* [Dataset extract]:
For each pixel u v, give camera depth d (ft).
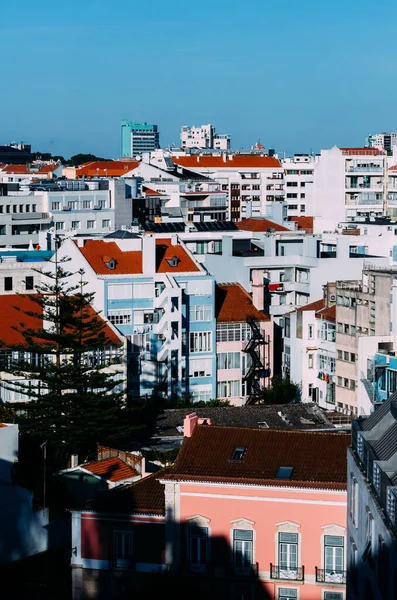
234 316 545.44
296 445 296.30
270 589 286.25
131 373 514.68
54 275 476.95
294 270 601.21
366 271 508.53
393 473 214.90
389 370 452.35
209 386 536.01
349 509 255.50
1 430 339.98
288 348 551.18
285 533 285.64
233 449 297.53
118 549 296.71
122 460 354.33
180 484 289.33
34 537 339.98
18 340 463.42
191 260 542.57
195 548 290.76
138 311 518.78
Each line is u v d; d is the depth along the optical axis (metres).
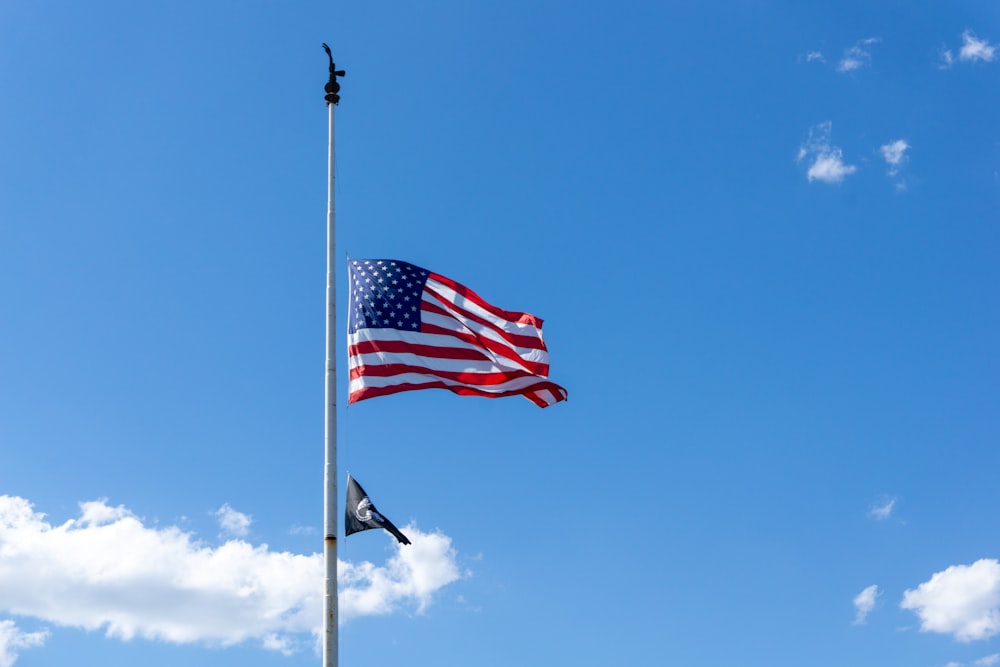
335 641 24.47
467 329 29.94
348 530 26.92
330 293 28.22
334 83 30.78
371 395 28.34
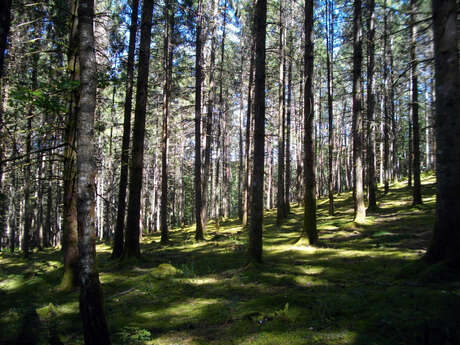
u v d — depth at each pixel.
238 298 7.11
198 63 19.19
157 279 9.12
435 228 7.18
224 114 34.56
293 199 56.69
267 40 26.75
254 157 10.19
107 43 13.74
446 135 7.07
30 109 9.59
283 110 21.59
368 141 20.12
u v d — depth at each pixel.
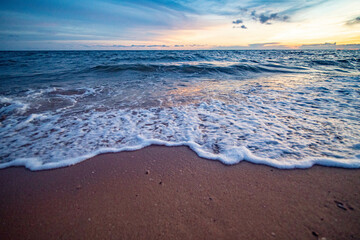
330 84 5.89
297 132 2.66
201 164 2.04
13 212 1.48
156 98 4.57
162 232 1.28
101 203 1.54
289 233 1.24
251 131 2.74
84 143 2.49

* [Exercise description]: The reply should contain every line of the material exactly, and no images.

* [The completed task]:
For each pixel u v, give camera depth d (ft).
234 316 545.44
296 445 296.30
270 589 286.25
131 373 514.68
54 275 476.95
294 270 601.21
366 271 508.53
393 473 214.90
389 370 452.35
209 386 536.01
349 509 255.50
1 430 339.98
288 348 551.18
285 533 285.64
233 449 297.53
118 549 296.71
122 460 354.33
180 484 289.33
34 537 339.98
18 340 463.42
191 260 542.57
195 548 290.76
138 311 518.78
Each line is u v d; d is the depth along the optical axis (metres).
335 641 24.47
467 329 29.94
348 530 26.92
330 293 28.22
334 83 30.78
371 395 28.34
u v d — depth at each pixel.
238 298 7.11
198 63 19.19
157 279 9.12
435 228 7.18
224 114 34.56
293 199 56.69
267 40 26.75
254 157 10.19
107 43 13.74
446 135 7.07
30 109 9.59
283 110 21.59
368 141 20.12
u v d — depth at each pixel.
330 84 5.89
297 132 2.66
201 164 2.04
13 212 1.48
156 98 4.57
162 232 1.28
101 203 1.54
289 233 1.24
251 131 2.74
84 143 2.49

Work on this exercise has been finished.